» BRIEF
Reproduce the material below in full, switching every occurrence of "Additional error data" to "Supplementary error information" and leaving everything else unchanged. Omit the pictures from your answer.

+ + + + + + +

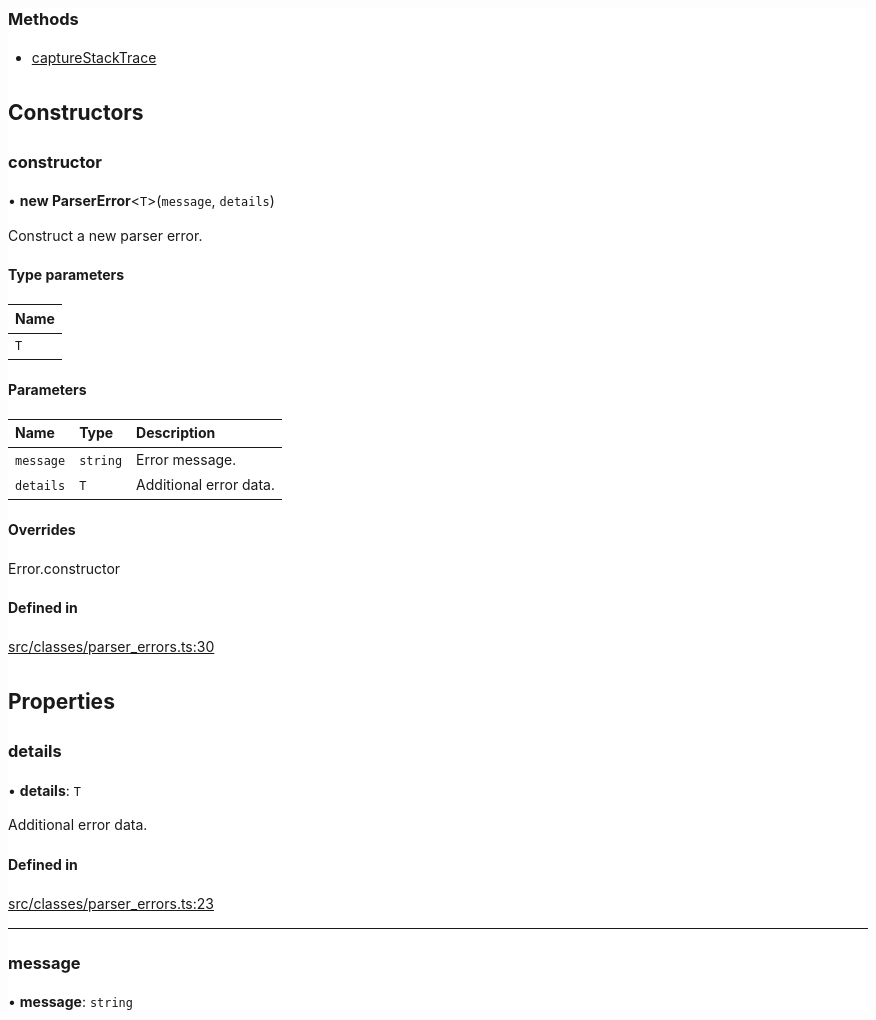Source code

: ### Methods

- [captureStackTrace](classes_parser_errors.ParserError.md#capturestacktrace)

## Constructors

### constructor

• **new ParserError**<`T`\>(`message`, `details`)

Construct a new parser error.

#### Type parameters

| Name |
| :--- |
| `T`  |

#### Parameters

| Name      | Type     | Description            |
| :-------- | :------- | :--------------------- |
| `message` | `string` | Error message.         |
| `details` | `T`      | Additional error data. |

#### Overrides

Error.constructor

#### Defined in

[src/classes/parser_errors.ts:30](https://github.com/prasadrajandran/node-getopts/blob/6df82cf/src/classes/parser_errors.ts#L30)

## Properties

### details

• **details**: `T`

Additional error data.

#### Defined in

[src/classes/parser_errors.ts:23](https://github.com/prasadrajandran/node-getopts/blob/6df82cf/src/classes/parser_errors.ts#L23)

---

### message

• **message**: `string`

+ + + + + + +

» EXERCISE RESULT
Source code

: ### Methods

- [captureStackTrace](classes_parser_errors.ParserError.md#capturestacktrace)

## Constructors

### constructor

• **new ParserError**<`T`\>(`message`, `details`)

Construct a new parser error.

#### Type parameters

| Name |
| :--- |
| `T`  |

#### Parameters

| Name      | Type     | Description            |
| :-------- | :------- | :--------------------- |
| `message` | `string` | Error message.         |
| `details` | `T`      | Supplementary error information. |

#### Overrides

Error.constructor

#### Defined in

[src/classes/parser_errors.ts:30](https://github.com/prasadrajandran/node-getopts/blob/6df82cf/src/classes/parser_errors.ts#L30)

## Properties

### details

• **details**: `T`

Supplementary error information.

#### Defined in

[src/classes/parser_errors.ts:23](https://github.com/prasadrajandran/node-getopts/blob/6df82cf/src/classes/parser_errors.ts#L23)

---

### message

• **message**: `string`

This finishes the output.